Lifestyle

May Auto Sales a Small Success


Sales rebounded slightly last month as Americans opted for smaller cars—or a deep discount on a big SUV

For those automakers producing fuel-efficient cars, May's sales numbers were a rare ray of sunshine breaking the industry's gloom of recent months.

Overall, sales totaled 1.57 million units, up 5% from 1.49 million units a year earlier before adjusting for one additional sales day in May, 2007, with strong showings from two of the three Detroit automakers. The seasonally adjusted annualized rate of sales rose to 16.16 million units from 16.15 million units a year earlier.

As gas prices continue to rise, one of the key factors behind this modest jump is that consumers are continuing their move from trucks to passenger cars and developing a taste for smaller cars and gas-electric hybrids.

Selling Points

Toyota Motor (TM), which last month displaced Ford Motor (F) as the No. 2 U.S. manufacturer, posted a 14% boost in U.S. sales for May, while General Motors (GM), the top U.S. manufacturer, reported sales that were up 9.6% over last year. Both companies showed strength in more fuel-efficient offerings like GM's subcompact Chevy Aveo, up 20% from a year ago.

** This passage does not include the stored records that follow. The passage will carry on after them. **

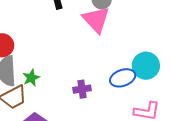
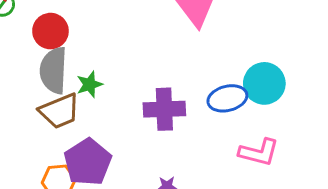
purple cross: (82, 89) -> (164, 109), size x1.5

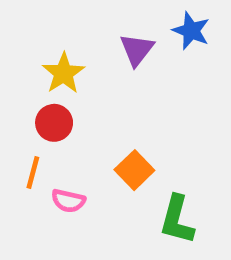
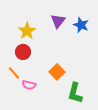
blue star: (191, 31) -> (81, 25), moved
orange line: (33, 172) -> (14, 73), turned -56

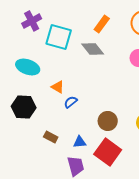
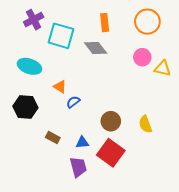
orange rectangle: (102, 24) -> (105, 23), turned -42

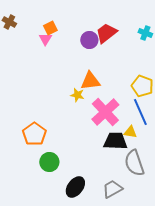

Toyota enjoyed huge sales gains by the Prius, which rose 180% to 24,000 cars, and the new Tundra, which increased 114% to almost 18,000 trucks. Chrysler's passenger vehicle sales, including Chrysler, Jeep, and Dodge models, rose 4.3%. "Fuel efficiency is becoming one of the top purchase factors," said Randy Pflughaupt, vice-president of marketing for the Toyota division.

News at Ford was less celebratory, with a reported 3% drop in retail sales. The company continues to suffer from a lack of refreshed and redesigned products. In May, Ford's passenger car sales fell 18% and sales of trucks and sport-utility vehicles were flat. GM claims it has a fuel-efficiency edge over Ford for pickups, which has helped during a period of overheated gas prices.

Sweetening the Pot

But while consumers are responding to fuel efficiency and smallness, they're also responding to deep price cuts and other incentives. The average U.S. auto incentive in May was $2,497 per vehicle, up $44, or 1.8%, from April, and $123, or 5.2%, from May of last year, according to Edmunds.com. Financing as low as 1.9% on Ford's redesigned Expedition helped sales jump 20%, revealing that some consumers may be more interested in a bargain than in cutting carbon emissions. GM's big Suburban SUV was up 23%. At the same time Toyota is offering big incentives, more than $5,000 including dealer incentives, to sell its redesigned full-size Tundra pickup.

Some gas guzzlers are doing well even without incentives. Chrysler reported a 20% surge in Jeep sales due in part to runaway popularity of the new, redesigned four-door Wrangler launched last fall. While it only gets about 16 mpg, the SUV is flying off dealer lots without any sales incentives. Wrangler sales in May were up 115% over the same month a year ago, and sales are up 84% on the year. "It has been quite a sales phenomenon," says Jeep brand spokesman James Kenyon.

A "Gathering Storm"

Still, efficiency looks poised to beat out bulk in the long run. May's sales numbers for smaller cars, more fuel-efficient vehicles, and increased interest in gas-electric hybrids may be more than a passing fancy or a temporary reaction to spiking gas prices.

With the 2008 Presidential race in full swing, debates and speeches happening almost weekly, there are repeated reminders from candidates, as well as the White House, that tailpipe emissions are a growing problem for the U.S., and that Americans should be rethinking their vehicle purchases. "Call it a gathering storm in the early stages, but people who wouldn't have traded out of SUVs are doing so with greater frequency in part because of the abundance of rhetoric and social pressure not to buy a gas guzzler," says independent marketing consultant Dennis Keene.

As gas prices begin to trickle downward, all eyes will be on auto sales numbers in the coming months, to see whether American consumers are really losing their lust for big cars.

Herbst is a reporter for BusinessWeek in New York. With David Kiley and David Welch.